Unfortunately, in the future there’s been a coup, and the Loopers are increasingly finding themselves whacking their future selves for a severance package of gold bars. There are some mixed feelings on this, but these guys are pros. That is, until one of the other Loopers lets his future self get away; then things start to get ugly. It’s not pretty how the problem is resolved. So, Joe should know better when his own future self arrives for closure of the loop. Maybe it’s because Joe is flabbergasted because he ends up looking like Bruce Willis in 30 short years, but he hesitates on the trigger and Old Joe promptly knocks Young Joe out and sets off to …
… well, it’s kind of like the first Terminator, with all sorts of time-space continuum paradoxes and other nonsense that doesn’t really add up when looked back on, but is sort of neat while it’s happening. That’s not to say that the movie is bad, because it’s not. It’s a loopy popcorner that works perfectly well if you just go with the flow and don’t give too much thought to the nonsense it’s trying to sell.

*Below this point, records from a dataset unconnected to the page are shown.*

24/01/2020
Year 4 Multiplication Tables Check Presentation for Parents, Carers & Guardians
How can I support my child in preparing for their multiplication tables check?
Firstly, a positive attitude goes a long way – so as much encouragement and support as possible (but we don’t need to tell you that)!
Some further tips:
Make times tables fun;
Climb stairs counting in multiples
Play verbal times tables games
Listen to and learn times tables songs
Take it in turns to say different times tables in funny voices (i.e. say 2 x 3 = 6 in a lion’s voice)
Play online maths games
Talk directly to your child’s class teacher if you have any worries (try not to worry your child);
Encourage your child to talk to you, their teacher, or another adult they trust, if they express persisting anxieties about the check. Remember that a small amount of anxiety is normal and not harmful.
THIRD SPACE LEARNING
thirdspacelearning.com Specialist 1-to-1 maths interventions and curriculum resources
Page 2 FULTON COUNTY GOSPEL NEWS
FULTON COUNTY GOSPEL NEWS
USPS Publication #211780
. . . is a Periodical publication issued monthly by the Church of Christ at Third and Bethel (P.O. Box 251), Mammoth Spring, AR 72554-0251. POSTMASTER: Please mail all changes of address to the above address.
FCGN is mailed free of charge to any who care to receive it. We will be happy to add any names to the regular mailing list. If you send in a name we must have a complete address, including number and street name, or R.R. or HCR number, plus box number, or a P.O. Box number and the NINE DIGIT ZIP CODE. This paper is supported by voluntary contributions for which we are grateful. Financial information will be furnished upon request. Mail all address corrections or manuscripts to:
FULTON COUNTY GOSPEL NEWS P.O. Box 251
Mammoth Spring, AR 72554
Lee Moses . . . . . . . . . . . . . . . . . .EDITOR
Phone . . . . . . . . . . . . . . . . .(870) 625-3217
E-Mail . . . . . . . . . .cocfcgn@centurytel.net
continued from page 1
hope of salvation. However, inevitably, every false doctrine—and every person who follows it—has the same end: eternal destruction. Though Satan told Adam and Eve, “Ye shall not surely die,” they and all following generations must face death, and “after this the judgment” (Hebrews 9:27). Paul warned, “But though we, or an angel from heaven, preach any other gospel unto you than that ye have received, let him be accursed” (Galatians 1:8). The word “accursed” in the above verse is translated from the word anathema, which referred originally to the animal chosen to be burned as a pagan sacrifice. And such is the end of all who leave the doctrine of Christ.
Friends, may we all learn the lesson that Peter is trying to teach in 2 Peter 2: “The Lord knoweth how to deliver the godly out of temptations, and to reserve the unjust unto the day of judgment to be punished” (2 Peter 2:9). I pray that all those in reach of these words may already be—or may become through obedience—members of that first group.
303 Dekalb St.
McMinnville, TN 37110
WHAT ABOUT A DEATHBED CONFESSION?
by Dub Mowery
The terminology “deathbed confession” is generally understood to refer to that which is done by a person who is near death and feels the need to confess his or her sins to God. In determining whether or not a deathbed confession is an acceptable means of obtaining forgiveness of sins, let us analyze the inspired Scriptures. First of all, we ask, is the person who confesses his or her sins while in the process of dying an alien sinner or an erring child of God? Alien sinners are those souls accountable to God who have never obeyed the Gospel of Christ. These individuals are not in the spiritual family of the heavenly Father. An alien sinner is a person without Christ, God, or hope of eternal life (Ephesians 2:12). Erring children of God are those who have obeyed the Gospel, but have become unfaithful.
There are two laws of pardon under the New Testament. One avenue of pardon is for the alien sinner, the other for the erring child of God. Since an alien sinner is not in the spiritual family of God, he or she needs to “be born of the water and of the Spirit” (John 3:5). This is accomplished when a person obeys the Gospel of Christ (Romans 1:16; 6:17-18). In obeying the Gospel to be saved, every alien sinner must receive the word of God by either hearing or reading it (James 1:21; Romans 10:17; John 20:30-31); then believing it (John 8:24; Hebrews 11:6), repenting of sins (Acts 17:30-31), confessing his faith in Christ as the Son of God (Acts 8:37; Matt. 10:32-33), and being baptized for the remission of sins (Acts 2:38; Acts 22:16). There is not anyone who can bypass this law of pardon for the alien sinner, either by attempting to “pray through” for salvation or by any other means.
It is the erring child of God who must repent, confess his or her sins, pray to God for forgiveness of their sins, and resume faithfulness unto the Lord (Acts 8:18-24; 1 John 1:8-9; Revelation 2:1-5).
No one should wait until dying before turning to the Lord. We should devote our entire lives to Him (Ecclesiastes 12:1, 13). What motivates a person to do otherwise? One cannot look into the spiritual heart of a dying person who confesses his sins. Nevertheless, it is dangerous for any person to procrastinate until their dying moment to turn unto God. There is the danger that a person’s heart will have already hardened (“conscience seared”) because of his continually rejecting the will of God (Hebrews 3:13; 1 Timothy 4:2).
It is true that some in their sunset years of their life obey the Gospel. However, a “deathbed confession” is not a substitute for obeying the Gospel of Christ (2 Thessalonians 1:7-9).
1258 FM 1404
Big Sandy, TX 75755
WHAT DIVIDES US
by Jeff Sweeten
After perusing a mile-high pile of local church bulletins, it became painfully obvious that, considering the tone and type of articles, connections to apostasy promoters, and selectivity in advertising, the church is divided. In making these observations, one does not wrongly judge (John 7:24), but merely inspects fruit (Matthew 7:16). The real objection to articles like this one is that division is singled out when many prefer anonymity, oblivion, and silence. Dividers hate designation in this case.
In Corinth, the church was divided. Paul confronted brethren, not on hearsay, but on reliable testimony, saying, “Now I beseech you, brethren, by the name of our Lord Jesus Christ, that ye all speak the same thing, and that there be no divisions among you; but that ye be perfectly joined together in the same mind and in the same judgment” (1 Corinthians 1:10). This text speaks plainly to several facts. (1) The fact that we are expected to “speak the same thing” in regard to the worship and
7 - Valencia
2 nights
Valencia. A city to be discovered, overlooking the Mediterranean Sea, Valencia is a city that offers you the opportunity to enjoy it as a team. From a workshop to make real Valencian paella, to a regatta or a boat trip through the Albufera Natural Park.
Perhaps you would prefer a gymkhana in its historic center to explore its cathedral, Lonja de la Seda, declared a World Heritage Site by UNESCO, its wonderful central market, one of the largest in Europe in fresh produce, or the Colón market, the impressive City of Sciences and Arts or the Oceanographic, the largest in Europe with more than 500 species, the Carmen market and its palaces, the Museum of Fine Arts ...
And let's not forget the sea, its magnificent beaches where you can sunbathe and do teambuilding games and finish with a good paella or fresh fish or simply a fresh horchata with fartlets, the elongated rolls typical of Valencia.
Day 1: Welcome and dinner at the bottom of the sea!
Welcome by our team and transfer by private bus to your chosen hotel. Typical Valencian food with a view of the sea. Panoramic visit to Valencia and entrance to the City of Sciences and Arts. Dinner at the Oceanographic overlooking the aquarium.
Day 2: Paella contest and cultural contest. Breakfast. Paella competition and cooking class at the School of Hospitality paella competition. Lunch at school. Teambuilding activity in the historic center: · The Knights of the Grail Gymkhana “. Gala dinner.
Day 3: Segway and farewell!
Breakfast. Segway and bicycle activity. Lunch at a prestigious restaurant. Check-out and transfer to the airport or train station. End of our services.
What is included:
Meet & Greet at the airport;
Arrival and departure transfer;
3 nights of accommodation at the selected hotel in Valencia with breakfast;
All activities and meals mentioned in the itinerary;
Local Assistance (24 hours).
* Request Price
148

Actually, it doesn’t try to sell it too hard. When it comes time to explain the basic rules of time travel, Willis (filling in for writer/director Rian Johnson) waves a dismissive hand and says the mechanics of time travel are “cloudy.” Maybe they’re using a Magic 8 Ball?
Johnson is the guy who did the high-school noir thriller Brick, so the style is stylish, the patter is snappy, the toys are flashy and the mayhem is delivered in frequent enough doses to keep us distracted and not give the details more than a cursory glance.